Bagaimana pengelolaan utang RI di tahun depan?
Sri Mulyani yang juga menjabat sebagai Ketua Umum Ikatan Ahli Ekonomi Indonesia (IAEI) ini menjelaskan kebijakan fiskal pada tahun 2023 juga akan difokuskan untuk pengelolaan utang. Apalagi, ada ketidakpastian global dari sisi kenaikan inflasi di negara-negara maju yang berdampak pada pengetatan kebijakan moneter bank sentral AS, The Fed. Pengetatan moneter ini mempengaruhi aliran modal asing dan yield (imbal hasil) SBN.
“Kenaikan inflasi dan pengetatan moneter, maka dari sisi utang yang akan kita kelola, akan juga mengalami tekanan dari sisi jumlah bunga utang maupun cicilan yang harus dibayar. Ini yang harus kita pertimbangkan,” ucap Sri Mulyani.
Oleh karena itu, kebijakan fiskal 2023 terus fokus pada mendukung pemulihan ekonomi terutama program-program prioritas yang telah ditetapkan presiden, yakni membangun kualitas SDM, membangun infrastruktur, mereformasi birokrasi, merevitalisasi industri, dan mendukung pertumbuhan ekonomi hijau.
Di sisi lain, APBN akan melakukan reformasi di bidang pendapatan negara, belanja negara, dan di bidang pembiayaan dengan membangun pembiayaan yang makin inovatif. “Ini adalah bagian untuk mendesain APBN 2023 kembali menuju pada defisit di bawah 3 persen, yaitu agar jumlah kebutuhan untuk menerbitkan surat utang bisa diturunkan secara bertahap, namun tetap berhati-hati,” ucapnya.

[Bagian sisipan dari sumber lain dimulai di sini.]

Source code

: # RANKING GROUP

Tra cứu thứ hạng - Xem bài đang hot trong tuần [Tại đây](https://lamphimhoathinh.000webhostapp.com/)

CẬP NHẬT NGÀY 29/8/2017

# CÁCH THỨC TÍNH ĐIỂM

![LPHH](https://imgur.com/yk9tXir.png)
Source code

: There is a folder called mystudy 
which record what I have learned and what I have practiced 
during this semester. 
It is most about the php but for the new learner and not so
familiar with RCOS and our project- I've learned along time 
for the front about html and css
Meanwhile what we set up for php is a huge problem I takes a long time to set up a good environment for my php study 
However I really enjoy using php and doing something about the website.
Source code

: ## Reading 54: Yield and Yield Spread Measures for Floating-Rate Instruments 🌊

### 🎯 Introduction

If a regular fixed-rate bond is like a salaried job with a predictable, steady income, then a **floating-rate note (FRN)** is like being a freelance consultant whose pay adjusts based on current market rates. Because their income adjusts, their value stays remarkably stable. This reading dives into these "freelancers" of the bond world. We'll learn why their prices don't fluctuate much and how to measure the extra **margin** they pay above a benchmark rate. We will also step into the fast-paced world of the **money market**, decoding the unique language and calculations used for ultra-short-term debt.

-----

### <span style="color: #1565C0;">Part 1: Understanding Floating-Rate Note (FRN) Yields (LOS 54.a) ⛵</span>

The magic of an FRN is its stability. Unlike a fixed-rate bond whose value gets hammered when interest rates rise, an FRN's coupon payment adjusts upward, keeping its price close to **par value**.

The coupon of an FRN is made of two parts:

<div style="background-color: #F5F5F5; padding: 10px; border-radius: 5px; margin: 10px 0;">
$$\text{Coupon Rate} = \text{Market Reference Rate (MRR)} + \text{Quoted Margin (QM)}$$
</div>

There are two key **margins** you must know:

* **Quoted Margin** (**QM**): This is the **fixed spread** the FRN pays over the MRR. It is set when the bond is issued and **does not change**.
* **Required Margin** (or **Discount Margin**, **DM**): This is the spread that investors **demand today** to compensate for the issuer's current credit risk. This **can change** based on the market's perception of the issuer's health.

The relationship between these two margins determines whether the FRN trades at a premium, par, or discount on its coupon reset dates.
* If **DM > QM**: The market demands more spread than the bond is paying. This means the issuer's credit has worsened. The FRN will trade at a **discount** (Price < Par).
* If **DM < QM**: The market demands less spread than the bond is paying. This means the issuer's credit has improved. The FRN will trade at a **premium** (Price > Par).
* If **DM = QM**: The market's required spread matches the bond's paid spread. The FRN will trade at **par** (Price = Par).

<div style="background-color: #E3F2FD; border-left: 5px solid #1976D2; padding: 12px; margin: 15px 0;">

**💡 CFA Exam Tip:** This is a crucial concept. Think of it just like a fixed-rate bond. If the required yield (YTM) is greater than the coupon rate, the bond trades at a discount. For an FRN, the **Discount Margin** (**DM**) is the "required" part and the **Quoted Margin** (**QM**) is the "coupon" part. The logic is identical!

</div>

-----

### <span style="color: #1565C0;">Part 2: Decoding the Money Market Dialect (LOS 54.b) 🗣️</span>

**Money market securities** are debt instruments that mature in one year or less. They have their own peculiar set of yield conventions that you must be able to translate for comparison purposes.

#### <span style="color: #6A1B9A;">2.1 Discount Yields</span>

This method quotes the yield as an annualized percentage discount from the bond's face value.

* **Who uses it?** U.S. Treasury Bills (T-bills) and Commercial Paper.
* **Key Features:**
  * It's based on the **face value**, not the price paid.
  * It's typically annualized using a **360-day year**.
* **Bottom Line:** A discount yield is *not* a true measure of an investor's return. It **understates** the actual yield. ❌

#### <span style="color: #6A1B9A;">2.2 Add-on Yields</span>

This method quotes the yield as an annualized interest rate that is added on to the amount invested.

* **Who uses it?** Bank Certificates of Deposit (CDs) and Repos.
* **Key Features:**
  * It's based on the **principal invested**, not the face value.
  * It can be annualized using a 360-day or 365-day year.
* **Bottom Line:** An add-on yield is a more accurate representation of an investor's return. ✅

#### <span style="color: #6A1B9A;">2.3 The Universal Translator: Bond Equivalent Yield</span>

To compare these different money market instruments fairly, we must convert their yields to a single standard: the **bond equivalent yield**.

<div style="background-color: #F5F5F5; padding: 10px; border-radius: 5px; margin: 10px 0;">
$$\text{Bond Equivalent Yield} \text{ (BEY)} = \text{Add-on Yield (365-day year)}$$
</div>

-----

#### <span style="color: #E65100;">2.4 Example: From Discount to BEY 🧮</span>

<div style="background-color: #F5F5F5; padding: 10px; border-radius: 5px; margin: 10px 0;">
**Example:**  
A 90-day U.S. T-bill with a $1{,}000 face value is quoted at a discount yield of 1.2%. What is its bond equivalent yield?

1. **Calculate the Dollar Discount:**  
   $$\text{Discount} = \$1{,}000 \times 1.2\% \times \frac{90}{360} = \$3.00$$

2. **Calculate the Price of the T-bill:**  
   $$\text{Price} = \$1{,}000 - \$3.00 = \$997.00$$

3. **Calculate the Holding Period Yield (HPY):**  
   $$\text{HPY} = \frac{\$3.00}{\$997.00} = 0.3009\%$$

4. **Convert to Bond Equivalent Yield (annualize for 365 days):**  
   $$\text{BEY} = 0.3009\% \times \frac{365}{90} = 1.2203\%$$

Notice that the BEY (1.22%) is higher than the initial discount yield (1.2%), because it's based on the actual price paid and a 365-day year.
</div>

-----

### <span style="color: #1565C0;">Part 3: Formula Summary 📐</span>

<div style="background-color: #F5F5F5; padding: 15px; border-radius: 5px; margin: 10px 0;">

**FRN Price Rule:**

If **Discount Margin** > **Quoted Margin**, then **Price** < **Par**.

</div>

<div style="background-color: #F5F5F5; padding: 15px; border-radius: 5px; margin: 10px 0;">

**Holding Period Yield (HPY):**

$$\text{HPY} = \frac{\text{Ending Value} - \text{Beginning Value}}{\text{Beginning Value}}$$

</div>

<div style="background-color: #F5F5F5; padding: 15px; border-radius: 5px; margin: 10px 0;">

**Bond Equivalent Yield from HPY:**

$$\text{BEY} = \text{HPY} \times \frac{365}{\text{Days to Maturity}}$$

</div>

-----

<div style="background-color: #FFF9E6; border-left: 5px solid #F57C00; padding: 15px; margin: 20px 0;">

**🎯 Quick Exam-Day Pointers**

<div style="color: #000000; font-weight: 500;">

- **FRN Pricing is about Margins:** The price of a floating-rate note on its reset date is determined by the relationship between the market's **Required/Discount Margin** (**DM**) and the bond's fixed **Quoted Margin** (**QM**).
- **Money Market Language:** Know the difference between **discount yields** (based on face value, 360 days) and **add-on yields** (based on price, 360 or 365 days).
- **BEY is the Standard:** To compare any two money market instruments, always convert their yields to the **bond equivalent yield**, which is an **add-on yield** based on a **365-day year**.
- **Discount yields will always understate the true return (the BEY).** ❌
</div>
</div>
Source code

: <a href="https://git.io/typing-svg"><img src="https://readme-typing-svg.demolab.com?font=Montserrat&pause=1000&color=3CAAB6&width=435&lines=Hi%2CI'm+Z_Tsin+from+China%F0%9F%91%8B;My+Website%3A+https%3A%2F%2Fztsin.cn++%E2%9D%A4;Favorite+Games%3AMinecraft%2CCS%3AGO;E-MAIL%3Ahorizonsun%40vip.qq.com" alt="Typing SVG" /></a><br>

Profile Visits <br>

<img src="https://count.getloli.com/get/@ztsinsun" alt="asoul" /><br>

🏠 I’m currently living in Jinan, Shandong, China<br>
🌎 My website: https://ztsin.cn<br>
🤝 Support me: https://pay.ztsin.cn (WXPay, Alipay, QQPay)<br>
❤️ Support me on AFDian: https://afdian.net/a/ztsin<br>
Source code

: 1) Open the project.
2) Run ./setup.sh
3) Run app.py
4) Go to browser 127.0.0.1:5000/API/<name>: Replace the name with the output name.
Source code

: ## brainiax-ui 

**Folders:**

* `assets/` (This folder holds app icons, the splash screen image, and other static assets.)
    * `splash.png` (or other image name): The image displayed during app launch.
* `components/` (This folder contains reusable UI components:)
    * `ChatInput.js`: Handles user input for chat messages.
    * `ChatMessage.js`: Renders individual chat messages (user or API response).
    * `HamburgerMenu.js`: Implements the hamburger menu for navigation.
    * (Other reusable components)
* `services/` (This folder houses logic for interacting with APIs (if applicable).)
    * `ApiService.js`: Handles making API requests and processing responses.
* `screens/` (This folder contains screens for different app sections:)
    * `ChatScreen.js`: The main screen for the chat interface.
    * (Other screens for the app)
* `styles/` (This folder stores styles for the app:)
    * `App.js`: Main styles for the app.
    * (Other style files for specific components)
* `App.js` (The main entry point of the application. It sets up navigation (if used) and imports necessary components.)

Secara rinci, pendapatan negara dipatok pada kisaran Rp2.255,5 triliun hingga Rp2.382,6 triliun untuk tahun 2023. Porsi pendapatan negara itu mencapai 11,28 – 11,76 persen dari Produk Domestik Bruto (PDB) RI. Lalu, porsi belanja negara di kisaran Rp2.818,1 triliun hingga Rp2.979,3 triliun.
Besarannya setara dengan 14,09 hingga 14,71 persen dari PDB. Belanja negara tersebut terdiri dari belanja pemerintah pusat (BPP) sekitar Rp2.017 triliun – Rp2.152 triliun, serta transfer ke daerah dan dana desa (TKDD) Rp800 – 826 triliun.
“Dengan belanja tersebut dan penerimaan yang tadi telah disampaikan defisit APBN tahun depan akan dirancang pada kisaran Rp562,6 triliun, hingga Rp596,7 triliun atau ini berarti 2,81 hingga 2,95 persen dari PDB,” tandas Sri Mulyani. (rdr/kompas.com)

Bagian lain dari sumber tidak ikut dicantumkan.